Excerpts from a dataset:

○ ○ ○ ○

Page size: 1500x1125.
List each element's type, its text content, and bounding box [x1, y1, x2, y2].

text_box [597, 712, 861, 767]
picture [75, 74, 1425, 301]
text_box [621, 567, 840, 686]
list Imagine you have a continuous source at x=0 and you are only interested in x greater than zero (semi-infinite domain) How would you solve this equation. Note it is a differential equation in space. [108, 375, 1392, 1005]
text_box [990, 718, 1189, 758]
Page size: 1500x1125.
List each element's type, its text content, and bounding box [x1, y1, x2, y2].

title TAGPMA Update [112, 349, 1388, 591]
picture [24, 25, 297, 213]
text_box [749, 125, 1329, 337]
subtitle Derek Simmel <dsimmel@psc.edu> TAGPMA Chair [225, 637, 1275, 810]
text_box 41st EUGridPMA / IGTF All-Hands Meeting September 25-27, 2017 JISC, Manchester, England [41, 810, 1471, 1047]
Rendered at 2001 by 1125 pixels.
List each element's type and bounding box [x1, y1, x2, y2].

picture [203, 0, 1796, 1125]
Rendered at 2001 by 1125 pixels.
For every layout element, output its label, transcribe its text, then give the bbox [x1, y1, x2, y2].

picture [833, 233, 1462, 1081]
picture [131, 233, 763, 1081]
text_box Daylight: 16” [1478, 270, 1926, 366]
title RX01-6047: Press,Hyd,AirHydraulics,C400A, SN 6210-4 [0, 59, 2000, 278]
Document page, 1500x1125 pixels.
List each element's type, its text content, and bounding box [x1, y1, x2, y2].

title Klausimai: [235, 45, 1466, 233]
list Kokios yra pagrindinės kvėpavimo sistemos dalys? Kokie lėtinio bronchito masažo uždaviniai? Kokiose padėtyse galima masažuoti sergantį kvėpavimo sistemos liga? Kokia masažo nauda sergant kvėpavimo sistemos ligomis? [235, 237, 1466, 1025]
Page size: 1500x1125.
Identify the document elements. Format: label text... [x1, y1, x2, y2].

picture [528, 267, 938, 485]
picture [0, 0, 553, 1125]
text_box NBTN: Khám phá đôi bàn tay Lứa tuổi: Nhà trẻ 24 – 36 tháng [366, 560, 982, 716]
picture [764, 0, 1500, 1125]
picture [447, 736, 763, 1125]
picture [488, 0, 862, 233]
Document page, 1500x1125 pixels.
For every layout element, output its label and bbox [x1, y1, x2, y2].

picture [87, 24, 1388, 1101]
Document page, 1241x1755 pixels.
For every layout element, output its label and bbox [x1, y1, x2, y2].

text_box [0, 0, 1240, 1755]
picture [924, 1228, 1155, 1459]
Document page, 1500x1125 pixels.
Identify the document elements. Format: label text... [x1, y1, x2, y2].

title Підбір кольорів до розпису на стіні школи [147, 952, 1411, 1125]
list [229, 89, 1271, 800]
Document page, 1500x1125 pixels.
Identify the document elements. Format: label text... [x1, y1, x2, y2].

○ ○ ○ ○

Directions:
Please copy exactly, and only, the lines from the line containing "List each element's type and" through the last line of the records, with both ends included.

Completed exercise:
List each element's type and bounding box [x1, y1, x2, y2].

picture [203, 0, 1796, 1125]
Rendered at 2001 by 1125 pixels.
For every layout element, output its label, transcribe its text, then give the bbox [x1, y1, x2, y2].

picture [833, 233, 1462, 1081]
picture [131, 233, 763, 1081]
text_box Daylight: 16” [1478, 270, 1926, 366]
title RX01-6047: Press,Hyd,AirHydraulics,C400A, SN 6210-4 [0, 59, 2000, 278]
Document page, 1500x1125 pixels.
List each element's type, its text content, and bounding box [x1, y1, x2, y2].

title Klausimai: [235, 45, 1466, 233]
list Kokios yra pagrindinės kvėpavimo sistemos dalys? Kokie lėtinio bronchito masažo uždaviniai? Kokiose padėtyse galima masažuoti sergantį kvėpavimo sistemos liga? Kokia masažo nauda sergant kvėpavimo sistemos ligomis? [235, 237, 1466, 1025]
Page size: 1500x1125.
Identify the document elements. Format: label text... [x1, y1, x2, y2].

picture [528, 267, 938, 485]
picture [0, 0, 553, 1125]
text_box NBTN: Khám phá đôi bàn tay Lứa tuổi: Nhà trẻ 24 – 36 tháng [366, 560, 982, 716]
picture [764, 0, 1500, 1125]
picture [447, 736, 763, 1125]
picture [488, 0, 862, 233]
Document page, 1500x1125 pixels.
For every layout element, output its label and bbox [x1, y1, x2, y2].

picture [87, 24, 1388, 1101]
Document page, 1241x1755 pixels.
For every layout element, output its label and bbox [x1, y1, x2, y2].

text_box [0, 0, 1240, 1755]
picture [924, 1228, 1155, 1459]
Document page, 1500x1125 pixels.
Identify the document elements. Format: label text... [x1, y1, x2, y2].

title Підбір кольорів до розпису на стіні школи [147, 952, 1411, 1125]
list [229, 89, 1271, 800]
Document page, 1500x1125 pixels.
Identify the document elements. Format: label text... [x1, y1, x2, y2].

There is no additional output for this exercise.